The skirmishing formation was a widely spaced line up of troops, as opposed to the tighter packed battle ranks so typical of legionary tactics. It allowed for greater mobility and would have found many uses in the tactical handbooks of Roman generals.
Quote:
Originally Posted by Repel Cavalry
The order to repel cavalry brought about a the following formation. The first rank would form a firm wall with their shields, only their pila protruding, forming a vicious line of glistening spearheads ahead of the wall of shields. A horse, however well trained, could hardly be brought to break through such a barrier. The second rank of the infantry would then use its spears to drive off any attackers whose horses came to a halt. This formation would no doubt prove very effective, particularly against ill-disciplined enemy cavalry.
Quote:
Originally Posted by The Orb
The orb is a defensive postition in the shape of a circle taken by a unit in desperate straits. It allows for a reasonably effective defence even if parts of an army have been divided in battle and would have required a very high level discipline by the individual soldiers.
Those are some formations that I got from http://www.roman-empire.net/army/tactics.html

There are a few other things on that page regarding the layout before the battle as well as Byzantine tactics.

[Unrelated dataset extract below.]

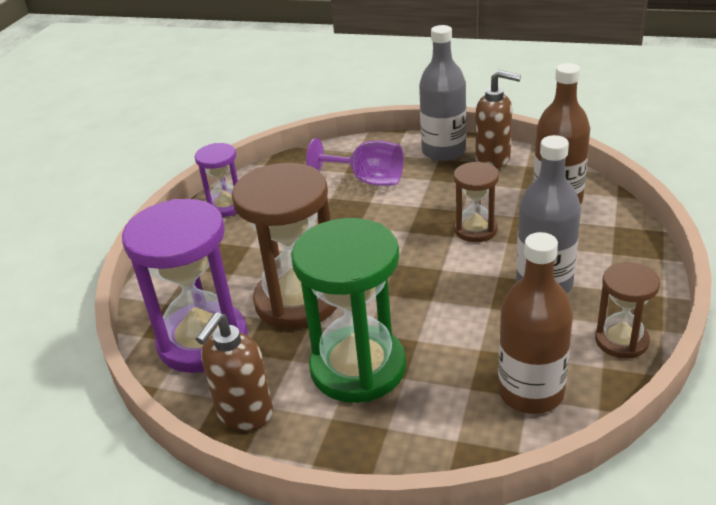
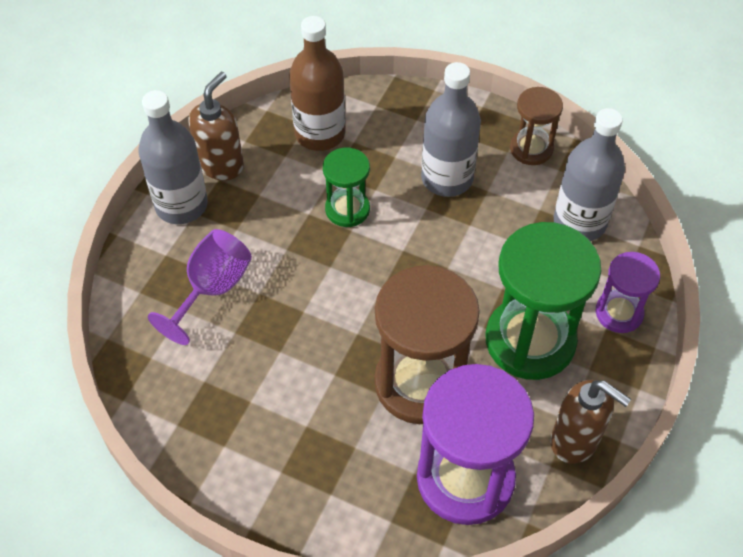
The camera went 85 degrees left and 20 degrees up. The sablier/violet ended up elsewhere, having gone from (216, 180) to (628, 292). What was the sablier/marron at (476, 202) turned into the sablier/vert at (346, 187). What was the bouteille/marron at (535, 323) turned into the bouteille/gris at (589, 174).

Well I think you may be taking on more than you realize, Anki. Anyway, this project will be a collaborative effort, so no one person will be doing all of it.

Also,we need a head for this project. It looks like it will be either ryator or Valanduil. Volunteer?

Good info, lord.anki...I'll have to take a look at that site.

Sure, I could head it up if you like, though I may be a bit busy with Stor-gris and Wawmar for the next few. Val - that's up to you, bud. If you want to run with it, go right ahead; if not, I'd be happy to.

Yeah, I think this one may have Val's name all over it.

Yeah, good stuff lord anki. That's just the stuff we're looking for. Soon we'll have enough basic stuff and should start Farlandizing all our ideas. We'll have to tweak the tactics so that they're completely evil. Otherwise we'll just be describing tactics used the world over. Stuff like using orcs as fodder without care for loss of life and bringing back the armies of dead as undead to rise and fight again. I'm happy to head this up or let another do so, either way. I don't get online that much really though and have been sick recently, so as soon as I get better I'll be able to do more.

Well, I would like to be a part of this like I said. I don't know if I could head it. I wouldn't trust me. I don't like assigning deadlines because I usually don't meet them myself. Don't I Ric?